Muitas delas foram resultados da decomposição de grandes categorias como a neurose


obsessiva, a histeria, a paranoia. Categorias estas que simplesmente não existem mais,
mesmo que a psicologia popular as tenha conservado.

Ao serem decompostas, elas perderam não apenas seu caráter de síndromes que
tocariam toda a extensão do comportamento humano. Elas perderam sua história, ou
seja, a forma com que elas traziam em seu bojo a história das dificuldades de
socialização e individuação dos sujeitos concernidos.

A partir de então, nossas doenças serão doenças sem história, nossas vidas não serão
mais descritas em suas contradições e dificuldades de construção de vias singulares. Elas
serão analisadas a partir de variáveis específicas ligadas a humor, a atenção, a
capacidade de síntese, a afetividade adequada.
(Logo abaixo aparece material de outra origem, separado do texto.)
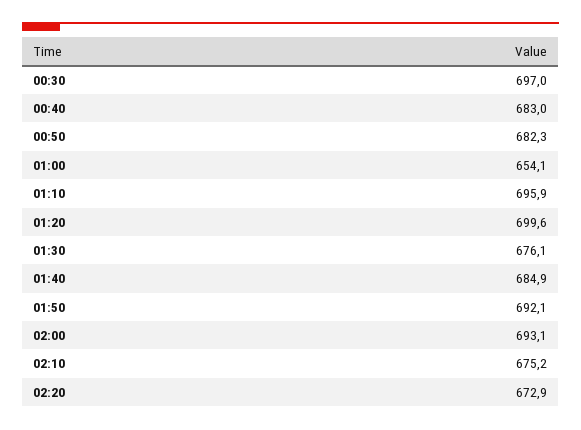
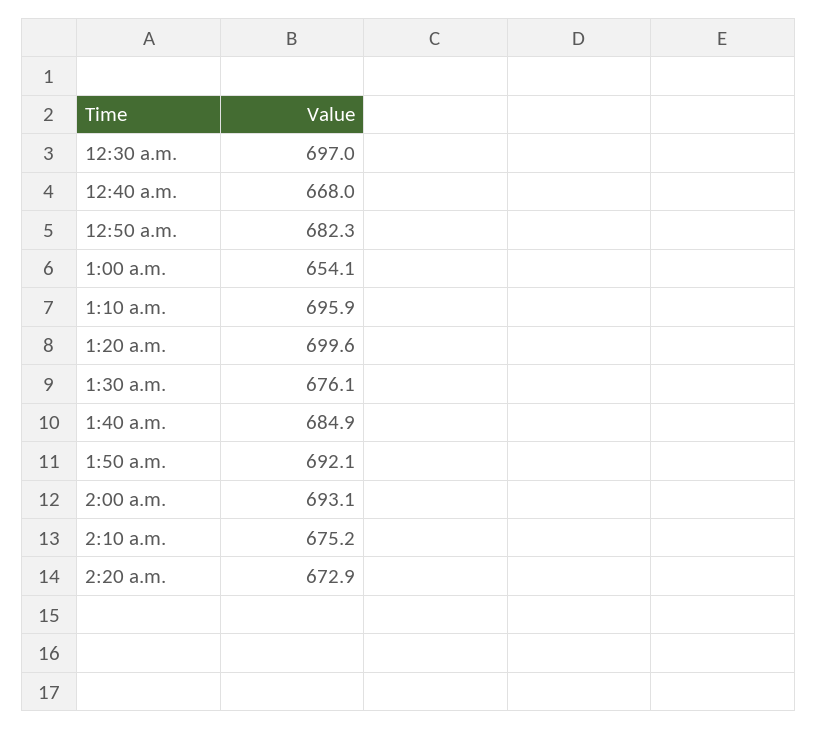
  {
    "00:30": 697,
-   "00:40": 683,
+   "00:40": 668,
    "00:50": 682.3,
    "01:00": 654.1,
    "01:10": 695.9,
    "01:20": 699.6,
    "01:30": 676.1,
    "01:40": 684.9,
    "01:50": 692.1,
    "02:00": 693.1,
    "02:10": 675.2,
    "02:20": 672.9
  }

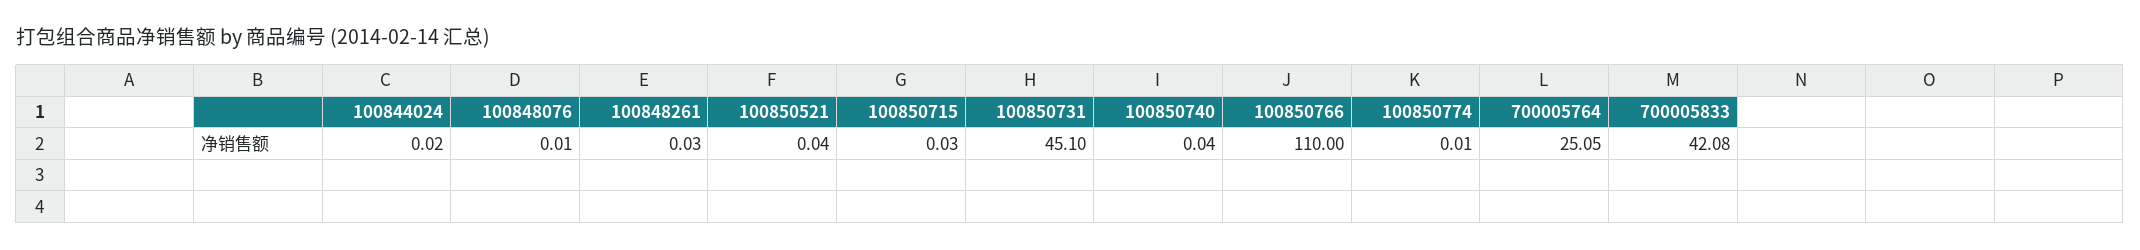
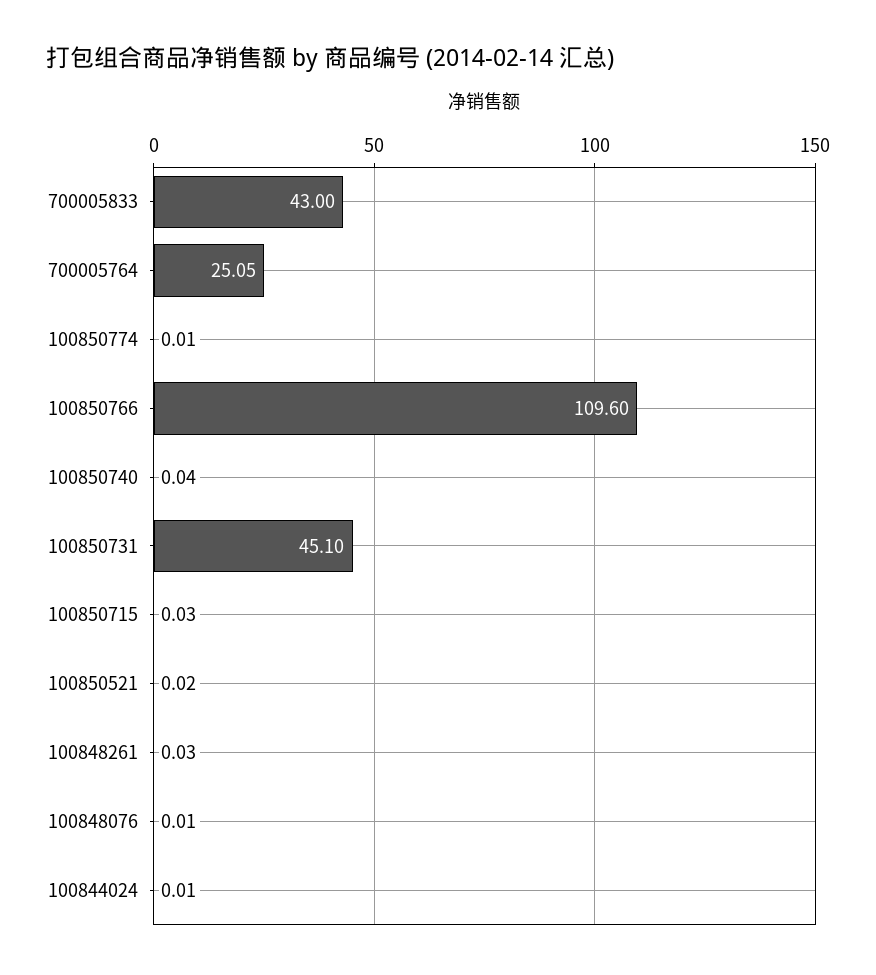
  {
-   "100844024": 0.02,
+   "100844024": 0.01,
    "100848076": 0.01,
    "100848261": 0.03,
-   "100850521": 0.04,
+   "100850521": 0.02,
    "100850715": 0.03,
    "100850731": 45.1,
    "100850740": 0.04,
-   "100850766": 110,
+   "100850766": 109.6,
    "100850774": 0.01,
    "700005764": 25.05,
-   "700005833": 42.08
+   "700005833": 43
  }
Cada uma dessas dimensões da experiência serão submetidas a padrões de normalidade


e de medida, mesmo que muitas delas tenham marcadores biológicos obscuros. Padrões
esses que expressarão um desejo de performance que acabará por se naturalizar como
a figura mesma de uma vida bem realizada.

Dentro de uma lógica dessa natureza, a possibilidade de intervir e transformar


comportamentos, julgamentos e reações em objeto de um saber médico para além de
toda contestação possível aparece como uma forma insidiosa de não precisar mais lidar
com a singularidade das histórias que compõem o campo de experiência de uma vida.

Nunca na história do Ocidente a intervenção clínica nos comportamentos foi tão


desenvolvida, esquadrinhando tantas dimensões da existência.